Microsoft to introduce near-real-time translation to Skype

Babel fish not required: Microsoft to release beta version of Skype translator before the end of the year

Microsoft is to incorporate near-real-time language translation to Skype, its audio and video calling software. The technology was unveiled in a demo at its inaugural Code Conference on Tuesday.

"Skype Translator results from decades of work by the industry, years of work by our researchers, and now is being developed jointly by the Skype and Microsoft Translator teams.

"The demo showed near real-time audio translation from English to German and vice versa, combining Skype voice and IM technologies with Microsoft Translator, and neural network-based speech recognition," wrote Gurdeep Pall, corporate vice president of Skype and Lync at Microsoft, in a blog.

A beta version for Windows will be rolled out before the end of the year, which will initially support a handful of (probably European) languages, and will no doubt also be integrated into Microsoft Lync, when it comes out of beta.

The demonstration showed an English-German translation between Pall and a German-speaking Skye manager, Diana Heinrichs, in Europe.
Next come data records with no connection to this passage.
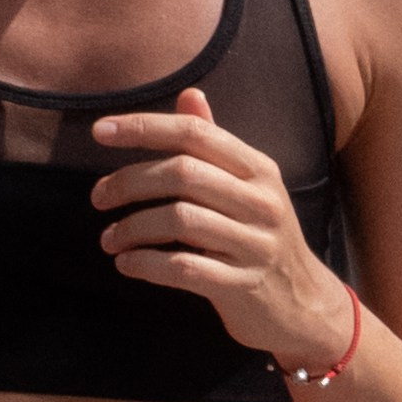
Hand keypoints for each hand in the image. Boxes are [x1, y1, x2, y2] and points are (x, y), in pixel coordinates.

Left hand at [90, 85, 357, 372]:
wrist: (304, 306)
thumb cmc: (261, 239)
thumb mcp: (248, 187)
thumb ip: (215, 144)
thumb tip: (189, 95)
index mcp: (258, 169)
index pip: (195, 134)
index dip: (144, 127)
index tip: (100, 131)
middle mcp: (260, 201)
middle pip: (182, 174)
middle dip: (129, 182)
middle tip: (98, 198)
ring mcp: (254, 245)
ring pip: (179, 220)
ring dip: (132, 227)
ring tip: (110, 239)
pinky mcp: (243, 286)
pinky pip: (184, 268)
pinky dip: (146, 264)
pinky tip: (127, 264)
It isn't the first time that Microsoft has demonstrated such translation capabilities. Two years ago, Microsoft Research founder Rick Rashid gave a speech in which Microsoft translation software machines translated his English into Chinese as he spoke.

However, one of the more peculiar aspects of the release was the admission by Pall, noted by tech site Recode, which was part of the launch, that Microsoft wants to use some of the billions of minutes spoken via Skype to refine the translation system.

"Pall noted that Skype handles more than three quarters of a trillion minutes of conversations annually. Even if a tiny fraction of people were willing to let Skype use their conversations, it would get more data than it needs or could even possibly process," it claimed.